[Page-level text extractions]

◆ ◆ ◆

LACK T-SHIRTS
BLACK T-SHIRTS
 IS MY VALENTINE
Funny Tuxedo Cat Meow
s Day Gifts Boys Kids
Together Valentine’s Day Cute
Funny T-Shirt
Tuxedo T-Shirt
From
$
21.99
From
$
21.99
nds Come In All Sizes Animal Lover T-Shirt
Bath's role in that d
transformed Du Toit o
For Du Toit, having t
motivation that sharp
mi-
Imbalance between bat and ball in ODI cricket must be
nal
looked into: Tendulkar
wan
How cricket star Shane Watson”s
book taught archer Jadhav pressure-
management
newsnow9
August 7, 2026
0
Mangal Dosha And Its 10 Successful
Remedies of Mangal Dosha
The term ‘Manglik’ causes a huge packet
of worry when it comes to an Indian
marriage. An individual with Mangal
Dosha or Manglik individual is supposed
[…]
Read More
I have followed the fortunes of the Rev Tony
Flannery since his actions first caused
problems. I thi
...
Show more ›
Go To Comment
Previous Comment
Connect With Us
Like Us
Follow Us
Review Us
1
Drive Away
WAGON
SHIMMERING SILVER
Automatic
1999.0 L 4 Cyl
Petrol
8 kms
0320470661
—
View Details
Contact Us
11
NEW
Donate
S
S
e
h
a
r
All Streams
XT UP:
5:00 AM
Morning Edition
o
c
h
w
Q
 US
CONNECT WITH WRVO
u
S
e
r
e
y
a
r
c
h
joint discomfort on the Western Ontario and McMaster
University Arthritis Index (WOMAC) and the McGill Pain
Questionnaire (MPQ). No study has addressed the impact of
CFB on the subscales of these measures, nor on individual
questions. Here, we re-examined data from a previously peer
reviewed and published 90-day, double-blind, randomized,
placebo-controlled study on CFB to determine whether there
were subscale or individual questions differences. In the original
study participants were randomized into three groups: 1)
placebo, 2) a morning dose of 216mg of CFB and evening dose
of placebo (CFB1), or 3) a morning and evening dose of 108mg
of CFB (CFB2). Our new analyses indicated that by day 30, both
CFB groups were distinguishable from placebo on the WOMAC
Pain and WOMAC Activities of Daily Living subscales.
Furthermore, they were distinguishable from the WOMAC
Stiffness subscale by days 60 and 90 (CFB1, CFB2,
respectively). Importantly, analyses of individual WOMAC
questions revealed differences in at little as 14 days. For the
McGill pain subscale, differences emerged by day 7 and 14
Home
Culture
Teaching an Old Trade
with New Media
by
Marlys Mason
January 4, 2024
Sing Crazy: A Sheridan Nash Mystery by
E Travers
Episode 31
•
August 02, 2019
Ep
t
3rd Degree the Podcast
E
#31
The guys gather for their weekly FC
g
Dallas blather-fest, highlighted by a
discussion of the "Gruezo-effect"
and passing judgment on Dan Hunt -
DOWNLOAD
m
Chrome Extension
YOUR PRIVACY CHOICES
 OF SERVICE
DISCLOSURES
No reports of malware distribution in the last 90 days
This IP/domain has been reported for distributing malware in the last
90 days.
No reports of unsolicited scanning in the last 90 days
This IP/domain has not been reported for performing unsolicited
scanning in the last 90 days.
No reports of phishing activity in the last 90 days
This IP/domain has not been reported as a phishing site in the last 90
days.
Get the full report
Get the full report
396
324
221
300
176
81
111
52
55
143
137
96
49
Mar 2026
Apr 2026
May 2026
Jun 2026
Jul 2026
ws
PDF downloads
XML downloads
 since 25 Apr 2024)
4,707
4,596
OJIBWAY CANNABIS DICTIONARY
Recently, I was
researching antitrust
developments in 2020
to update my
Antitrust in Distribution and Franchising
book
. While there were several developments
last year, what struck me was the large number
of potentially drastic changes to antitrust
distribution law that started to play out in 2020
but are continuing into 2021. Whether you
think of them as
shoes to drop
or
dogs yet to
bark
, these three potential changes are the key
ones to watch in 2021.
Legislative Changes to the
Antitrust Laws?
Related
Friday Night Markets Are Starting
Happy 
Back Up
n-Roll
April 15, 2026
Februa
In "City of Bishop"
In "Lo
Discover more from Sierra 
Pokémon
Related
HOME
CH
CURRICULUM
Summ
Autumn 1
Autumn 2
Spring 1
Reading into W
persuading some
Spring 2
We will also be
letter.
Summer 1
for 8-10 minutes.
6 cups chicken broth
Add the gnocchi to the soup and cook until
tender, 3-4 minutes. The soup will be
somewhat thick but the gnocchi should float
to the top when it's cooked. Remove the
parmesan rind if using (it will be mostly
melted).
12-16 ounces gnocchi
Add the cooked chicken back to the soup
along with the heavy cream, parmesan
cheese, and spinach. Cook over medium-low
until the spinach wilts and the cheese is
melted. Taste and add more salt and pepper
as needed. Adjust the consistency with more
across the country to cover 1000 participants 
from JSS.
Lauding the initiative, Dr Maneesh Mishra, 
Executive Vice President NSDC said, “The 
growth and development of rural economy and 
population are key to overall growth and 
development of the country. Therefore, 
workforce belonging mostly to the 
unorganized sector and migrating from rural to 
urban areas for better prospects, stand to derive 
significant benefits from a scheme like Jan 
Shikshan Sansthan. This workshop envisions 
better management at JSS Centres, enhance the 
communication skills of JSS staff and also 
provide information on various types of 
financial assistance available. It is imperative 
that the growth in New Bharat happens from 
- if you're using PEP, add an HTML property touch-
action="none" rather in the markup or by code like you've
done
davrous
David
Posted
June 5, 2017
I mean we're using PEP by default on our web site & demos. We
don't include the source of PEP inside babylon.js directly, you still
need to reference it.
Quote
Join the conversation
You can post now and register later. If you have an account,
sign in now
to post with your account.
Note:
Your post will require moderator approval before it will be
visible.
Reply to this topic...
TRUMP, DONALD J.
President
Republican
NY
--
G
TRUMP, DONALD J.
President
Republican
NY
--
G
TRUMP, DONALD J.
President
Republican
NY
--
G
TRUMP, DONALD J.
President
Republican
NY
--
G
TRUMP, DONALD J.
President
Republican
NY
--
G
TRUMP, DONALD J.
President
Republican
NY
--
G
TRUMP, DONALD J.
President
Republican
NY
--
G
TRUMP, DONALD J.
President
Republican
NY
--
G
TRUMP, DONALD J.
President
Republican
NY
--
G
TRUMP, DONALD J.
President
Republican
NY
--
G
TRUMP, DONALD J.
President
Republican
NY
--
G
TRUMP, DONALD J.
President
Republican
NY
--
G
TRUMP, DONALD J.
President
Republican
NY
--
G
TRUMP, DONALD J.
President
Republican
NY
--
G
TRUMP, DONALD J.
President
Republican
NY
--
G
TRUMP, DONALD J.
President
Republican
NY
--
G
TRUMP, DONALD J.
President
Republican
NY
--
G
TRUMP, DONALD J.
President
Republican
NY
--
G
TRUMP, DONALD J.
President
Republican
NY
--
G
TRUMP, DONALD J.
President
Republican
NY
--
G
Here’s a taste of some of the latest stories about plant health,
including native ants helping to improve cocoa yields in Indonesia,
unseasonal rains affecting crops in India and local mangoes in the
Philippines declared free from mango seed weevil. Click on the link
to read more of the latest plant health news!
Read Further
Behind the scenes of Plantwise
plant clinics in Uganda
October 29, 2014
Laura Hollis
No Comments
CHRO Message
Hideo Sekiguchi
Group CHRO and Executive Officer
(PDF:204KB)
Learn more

◆ ◆ ◆

Exercise goal
Collect each line above that contains the string "site". Matching is case-sensitive.

Solution for this problem
This IP/domain has not been reported as a phishing site in the last 90
I mean we're using PEP by default on our web site & demos. We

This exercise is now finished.